[Collected data entries]
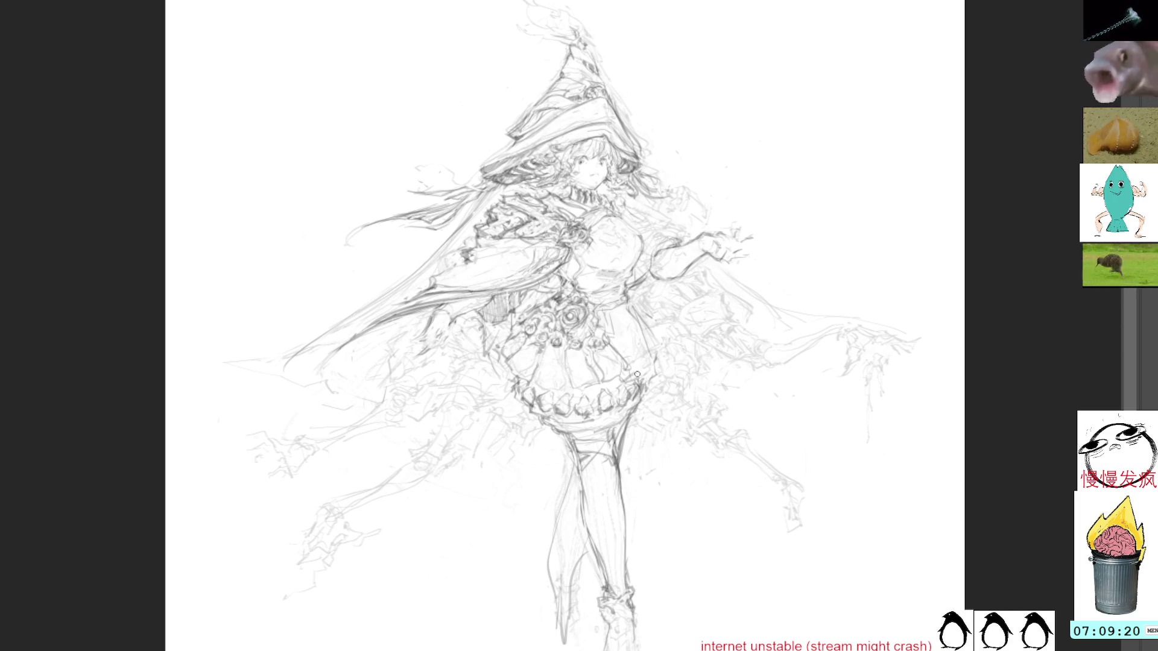
pyautogui.moveTo(638, 314)
pyautogui.mouseDown()
pyautogui.moveTo(657, 351)
pyautogui.moveTo(646, 380)
pyautogui.moveTo(643, 367)
pyautogui.moveTo(657, 370)
pyautogui.mouseUp()
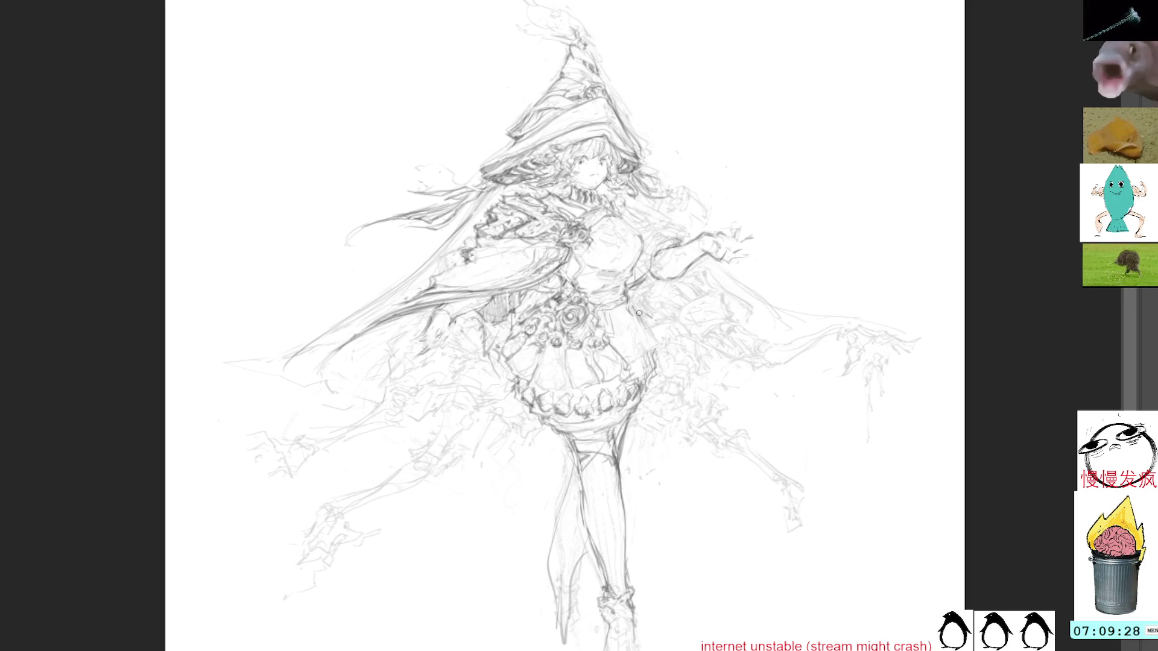
pyautogui.moveTo(643, 320); pyautogui.dragTo(656, 351)
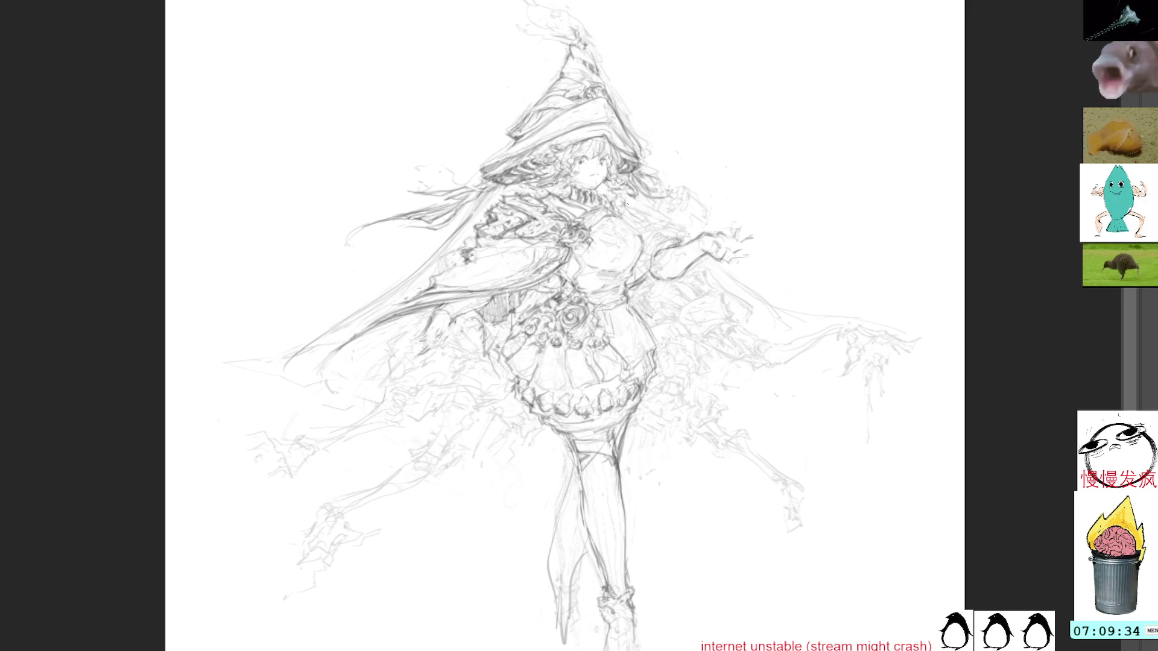
pyautogui.moveTo(622, 206); pyautogui.dragTo(631, 223)
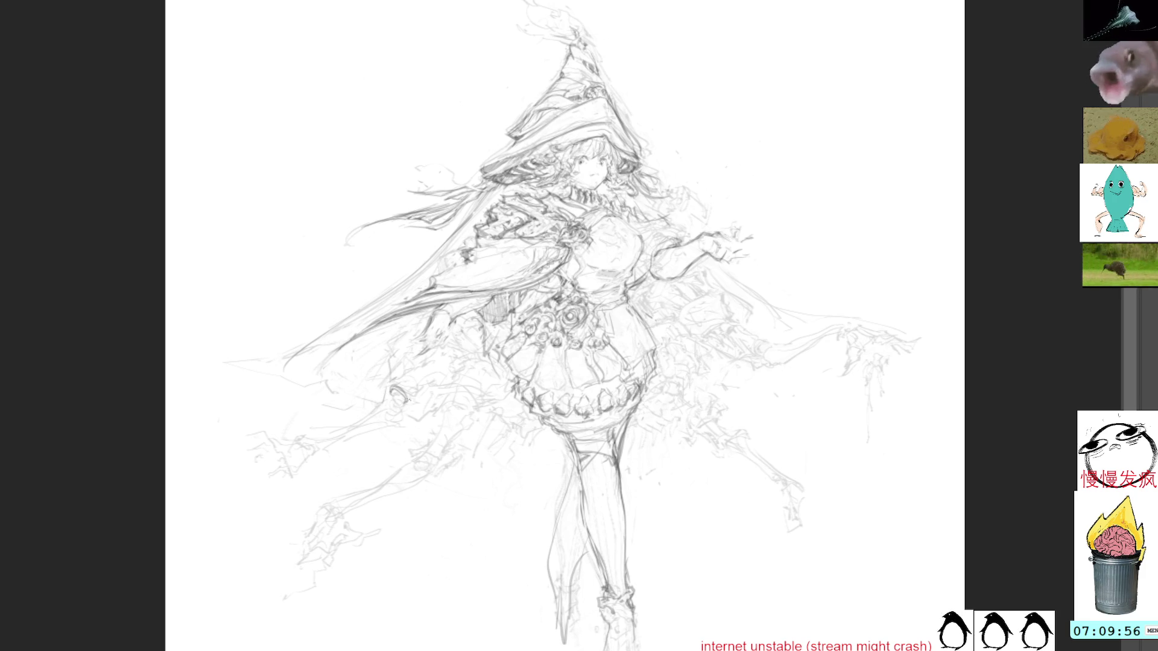
pyautogui.moveTo(410, 398)
pyautogui.mouseDown()
pyautogui.moveTo(427, 402)
pyautogui.moveTo(407, 393)
pyautogui.mouseUp()
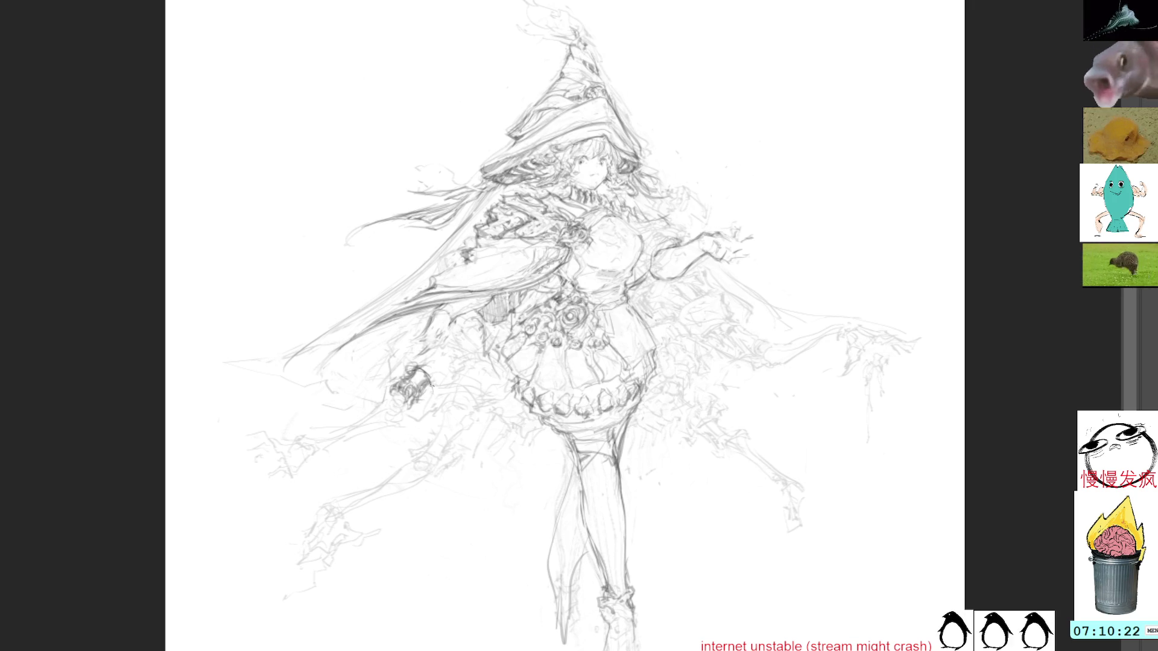
# Step: Detail the lowered hand's cuff and boxy held object with short dark strokes, undoing one stray stroke
pyautogui.moveTo(410, 365)
pyautogui.mouseDown()
pyautogui.moveTo(443, 380)
pyautogui.moveTo(432, 396)
pyautogui.mouseUp()
pyautogui.moveTo(435, 383)
pyautogui.mouseDown()
pyautogui.moveTo(427, 395)
pyautogui.moveTo(428, 370)
pyautogui.mouseUp()
pyautogui.moveTo(431, 387)
pyautogui.mouseDown()
pyautogui.moveTo(439, 393)
pyautogui.moveTo(427, 398)
pyautogui.moveTo(433, 375)
pyautogui.moveTo(452, 375)
pyautogui.moveTo(436, 398)
pyautogui.mouseUp()
pyautogui.press('ctrl+z')
pyautogui.press('ctrl+z')
pyautogui.press('ctrl+z')
pyautogui.moveTo(460, 372); pyautogui.dragTo(453, 381)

• [WHAT TO PRODUCE]
The expected output is every entry, retyped exactly, with all pictures removed.

• [RESULT FOR THIS EXERCISE]
pyautogui.moveTo(638, 314)
pyautogui.mouseDown()
pyautogui.moveTo(657, 351)
pyautogui.moveTo(646, 380)
pyautogui.moveTo(643, 367)
pyautogui.moveTo(657, 370)
pyautogui.mouseUp()
pyautogui.moveTo(643, 320); pyautogui.dragTo(656, 351)
pyautogui.moveTo(622, 206); pyautogui.dragTo(631, 223)
pyautogui.moveTo(410, 398)
pyautogui.mouseDown()
pyautogui.moveTo(427, 402)
pyautogui.moveTo(407, 393)
pyautogui.mouseUp()
# Step: Detail the lowered hand's cuff and boxy held object with short dark strokes, undoing one stray stroke
pyautogui.moveTo(410, 365)
pyautogui.mouseDown()
pyautogui.moveTo(443, 380)
pyautogui.moveTo(432, 396)
pyautogui.mouseUp()
pyautogui.moveTo(435, 383)
pyautogui.mouseDown()
pyautogui.moveTo(427, 395)
pyautogui.moveTo(428, 370)
pyautogui.mouseUp()
pyautogui.moveTo(431, 387)
pyautogui.mouseDown()
pyautogui.moveTo(439, 393)
pyautogui.moveTo(427, 398)
pyautogui.moveTo(433, 375)
pyautogui.moveTo(452, 375)
pyautogui.moveTo(436, 398)
pyautogui.mouseUp()
pyautogui.press('ctrl+z')
pyautogui.press('ctrl+z')
pyautogui.press('ctrl+z')
pyautogui.moveTo(460, 372); pyautogui.dragTo(453, 381)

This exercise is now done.